Song by JackBoys and Travis Scott featuring Don Toliver

from the album JackBoys
- Released: December 27, 2019
- Recorded: 2019
- Genre: Hip hop; trap;
- Length: 4:10
- Label: Epic; Cactus Jack;
- Songwriters: Jacques Webster; Caleb Toliver; Khadimou Fall; Mike Dean; James Cyr; Julius-Alexander Brown; Niv Kalisky; Sarah Schachner;
- Producers: Dean; London Cyr; Jenius; Earlyyellow (misc.); Schachner (misc.);

= What to Do? =

2019 song by JackBoys and Travis Scott featuring Don Toliver

"What to Do?" (stylized in all caps) is a song by American record label Cactus Jack Records under the name JackBoys, and their label leader American rapper Travis Scott featuring fellow American rapper and labelmate Don Toliver. It was released from the lead artists' compilation album JackBoys (2019). The song was written by rappers alongside Sheck Wes, who has additional vocals on the track, and producers Mike Dean, London Cyr, Jenius, Early Yellow, and Sarah Schachner.

==Composition==
The song revolves around Travis Scott and Don Toliver each having a blackout from drunkenness, still being intoxicated, and trying to recollect the events of the night before. Production in the song includes synth, a guitar solo, and violin in the outro.

==Critical reception==
The song received generally positive reviews; critics have regarded Don Toliver's performance in particular as standing out. Noah C. of HotNewHipHop commented, "It's the kind of grandiose ode to banal events that Travis thrives at making and Don Toliver proves to be a perfect companion for that endeavour. There's an ominous synth breakdown and washed-out guitar solo that takes a page out of the Mike Dean playbook (unless he's responsible for it) to render 'WHAT TO DO?' a drug rap masterpiece." Sputnikmusic called it a "redeeming psychedelia tinged 'wavy' track that definitely picks the momentum back up" and described it as "fantastic, a taut and trademark Travis Scott track, complete with reverb, echo, and a surprisingly good guitar solo". Sheldon Pearce of Pitchfork praised Toliver's style of using Auto-Tune ("he works in a higher octave range than Scott and is simply a more lifelike upgrade of his prototype"), commenting that this is best expressed in the song and adding, "It's Toliver who sounds like he's rallying, his voice less like a piece of software and more an instrument of feeling. His singsong verse is one of the few moments on JACKBOYS that isn't just product." Ryan Feyre of RapReviews wrote, "It's basically become a meme to say Scott's music is all about the vibe, but when his brand of auto-crooning works, things turn magical. 'What to Do?' finds Jack at his most heavenly. By the time the violin outro reaches its apex of insanity, everyone's already high off atmosphere."

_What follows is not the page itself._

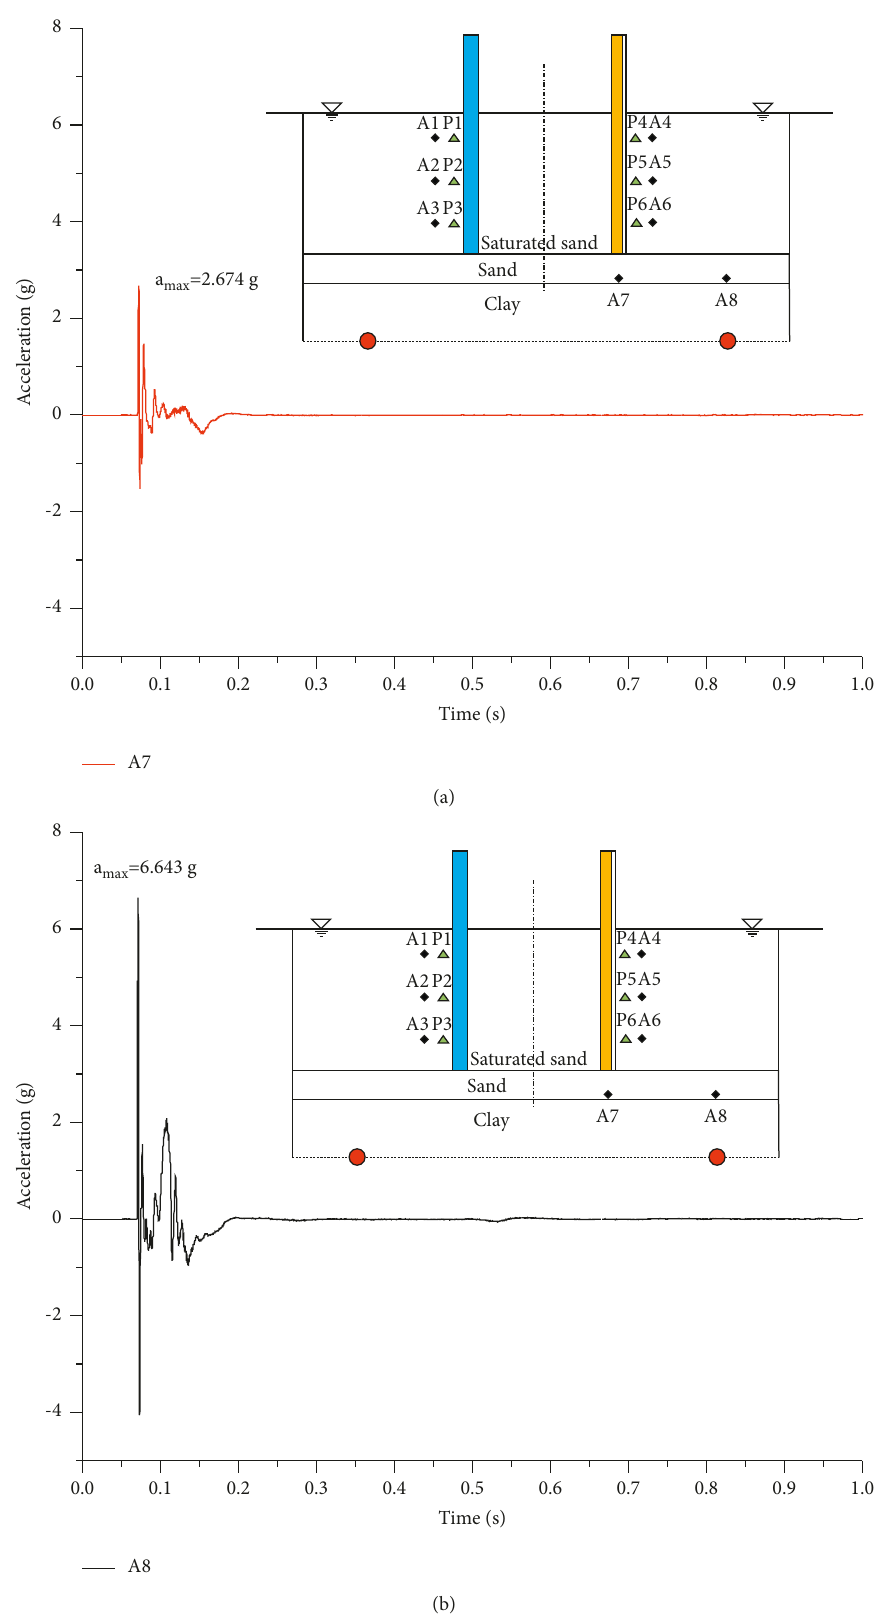
Figure 12: Vertical acceleration response of pit bottom after simultaneous fracturing blast vibration test. (a) Vertical acceleration time curve of the A7 sensor. (b) Vertical acceleration time curve of the A8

Kevin Cortez of HipHopDX gave a negative review of the song, writing, "Don Toliver, as talented as his crooning may be, flails alone on the bloated 'WHAT TO DO?' through flat Auto-Tune melodies and generic 'I'm still not sober' late-night songwriting."

==Charts==

| Chart (2019–20) | Peak position |
|---|---|
| Australia (ARIA) | 86 |
| Austria (Ö3 Austria Top 40) | 68 |
| Canada Hot 100 (Billboard) | 38 |
| France (SNEP) | 102 |
| Switzerland (Schweizer Hitparade) | 32 |
| UK Singles (Official Charts) | 57 |
| US Billboard Hot 100 | 56 |
| US Hot R&B/Hip-Hop Songs (Billboard) | 26 |

==Certifications==

| Region | Certification | Certified units/sales |
| Canada (Music Canada) | Gold | 40,000^{‡} |
| United States (RIAA) | Platinum | 1,000,000^{‡} |
^{‡} Sales+streaming figures based on certification alone.